Data provided:
========================================
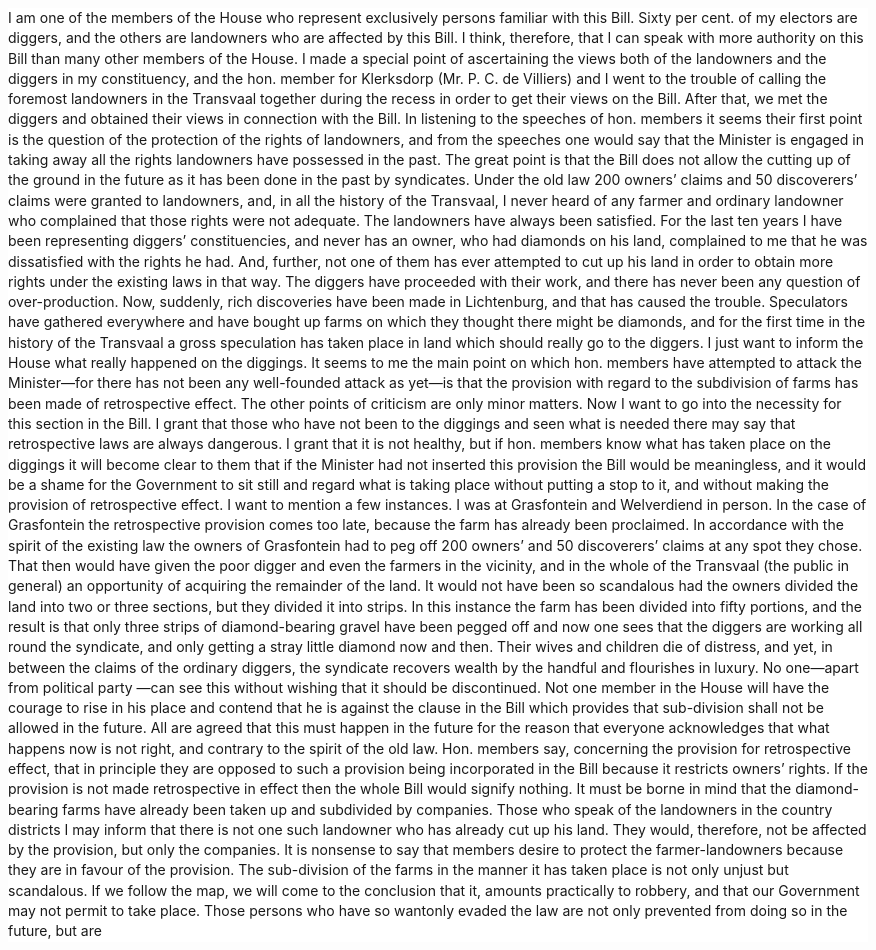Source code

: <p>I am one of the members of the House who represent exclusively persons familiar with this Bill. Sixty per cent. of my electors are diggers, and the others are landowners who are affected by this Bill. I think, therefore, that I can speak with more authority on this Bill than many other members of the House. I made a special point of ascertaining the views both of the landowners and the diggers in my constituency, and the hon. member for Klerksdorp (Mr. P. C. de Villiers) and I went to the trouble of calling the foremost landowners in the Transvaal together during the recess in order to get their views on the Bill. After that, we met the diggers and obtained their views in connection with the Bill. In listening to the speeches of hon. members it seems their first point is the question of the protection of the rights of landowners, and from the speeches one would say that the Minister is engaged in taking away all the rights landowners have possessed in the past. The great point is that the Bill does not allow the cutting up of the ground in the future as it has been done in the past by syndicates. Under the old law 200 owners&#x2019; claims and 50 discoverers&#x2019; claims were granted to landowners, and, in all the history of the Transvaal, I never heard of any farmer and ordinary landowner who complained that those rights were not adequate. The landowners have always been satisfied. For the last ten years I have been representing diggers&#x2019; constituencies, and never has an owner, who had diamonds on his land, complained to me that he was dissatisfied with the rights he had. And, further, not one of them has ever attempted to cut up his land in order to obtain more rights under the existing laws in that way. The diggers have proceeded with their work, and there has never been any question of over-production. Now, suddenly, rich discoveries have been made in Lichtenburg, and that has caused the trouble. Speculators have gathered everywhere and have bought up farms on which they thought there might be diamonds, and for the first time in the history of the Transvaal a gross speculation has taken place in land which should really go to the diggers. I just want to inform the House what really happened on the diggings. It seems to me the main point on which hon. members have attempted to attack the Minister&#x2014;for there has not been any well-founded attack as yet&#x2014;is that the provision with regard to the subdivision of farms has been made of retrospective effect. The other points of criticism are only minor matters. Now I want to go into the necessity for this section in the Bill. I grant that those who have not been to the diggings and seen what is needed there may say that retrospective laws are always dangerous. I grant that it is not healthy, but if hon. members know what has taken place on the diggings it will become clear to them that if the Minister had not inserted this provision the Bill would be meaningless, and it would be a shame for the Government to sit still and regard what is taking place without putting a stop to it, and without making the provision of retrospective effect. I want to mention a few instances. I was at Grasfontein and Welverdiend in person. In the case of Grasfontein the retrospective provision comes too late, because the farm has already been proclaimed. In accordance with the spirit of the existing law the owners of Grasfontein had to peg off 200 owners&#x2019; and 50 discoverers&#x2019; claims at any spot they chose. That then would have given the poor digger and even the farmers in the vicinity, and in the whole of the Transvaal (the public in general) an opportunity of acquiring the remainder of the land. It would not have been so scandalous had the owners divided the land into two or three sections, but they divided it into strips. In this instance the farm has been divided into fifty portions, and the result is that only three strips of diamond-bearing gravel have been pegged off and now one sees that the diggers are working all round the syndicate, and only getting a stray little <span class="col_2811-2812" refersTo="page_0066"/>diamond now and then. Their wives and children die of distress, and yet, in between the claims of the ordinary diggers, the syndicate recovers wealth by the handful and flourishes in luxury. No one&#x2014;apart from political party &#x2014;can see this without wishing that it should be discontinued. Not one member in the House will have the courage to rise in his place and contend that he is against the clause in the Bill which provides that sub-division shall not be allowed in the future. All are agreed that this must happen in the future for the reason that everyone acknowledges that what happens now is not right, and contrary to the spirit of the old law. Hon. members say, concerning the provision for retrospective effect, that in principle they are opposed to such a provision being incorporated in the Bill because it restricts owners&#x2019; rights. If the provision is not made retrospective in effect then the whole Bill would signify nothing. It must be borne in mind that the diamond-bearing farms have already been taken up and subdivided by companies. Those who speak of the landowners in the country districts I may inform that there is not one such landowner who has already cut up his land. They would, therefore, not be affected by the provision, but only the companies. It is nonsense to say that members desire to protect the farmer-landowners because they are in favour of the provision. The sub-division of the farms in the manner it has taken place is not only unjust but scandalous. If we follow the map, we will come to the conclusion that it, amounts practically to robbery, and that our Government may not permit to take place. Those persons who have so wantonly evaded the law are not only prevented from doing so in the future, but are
========================================
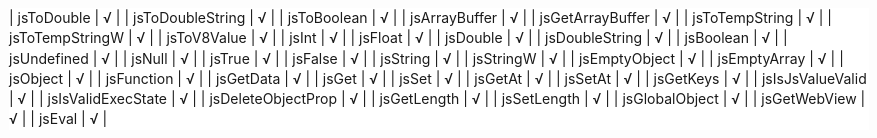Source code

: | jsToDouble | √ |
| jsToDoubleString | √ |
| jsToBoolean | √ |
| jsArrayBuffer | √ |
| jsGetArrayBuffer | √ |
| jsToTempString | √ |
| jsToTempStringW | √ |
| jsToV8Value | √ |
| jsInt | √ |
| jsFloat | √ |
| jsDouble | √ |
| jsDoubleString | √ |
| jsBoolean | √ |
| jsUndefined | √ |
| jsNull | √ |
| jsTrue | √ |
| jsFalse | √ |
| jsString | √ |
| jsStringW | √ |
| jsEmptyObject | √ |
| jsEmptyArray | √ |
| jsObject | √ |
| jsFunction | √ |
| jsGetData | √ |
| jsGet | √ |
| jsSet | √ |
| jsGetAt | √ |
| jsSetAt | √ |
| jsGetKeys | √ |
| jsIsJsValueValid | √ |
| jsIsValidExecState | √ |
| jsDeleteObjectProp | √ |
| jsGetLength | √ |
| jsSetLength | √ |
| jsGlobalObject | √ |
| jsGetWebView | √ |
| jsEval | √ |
========================================
What you are asked to do:
Among the entries above, copy exactly only the lines starting with the one containing "jsGetData | √ |" and going through the one containing "jsEval | √ |", both ends included.

Response below:
| jsGetData | √ |
| jsGet | √ |
| jsSet | √ |
| jsGetAt | √ |
| jsSetAt | √ |
| jsGetKeys | √ |
| jsIsJsValueValid | √ |
| jsIsValidExecState | √ |
| jsDeleteObjectProp | √ |
| jsGetLength | √ |
| jsSetLength | √ |
| jsGlobalObject | √ |
| jsGetWebView | √ |
| jsEval | √ |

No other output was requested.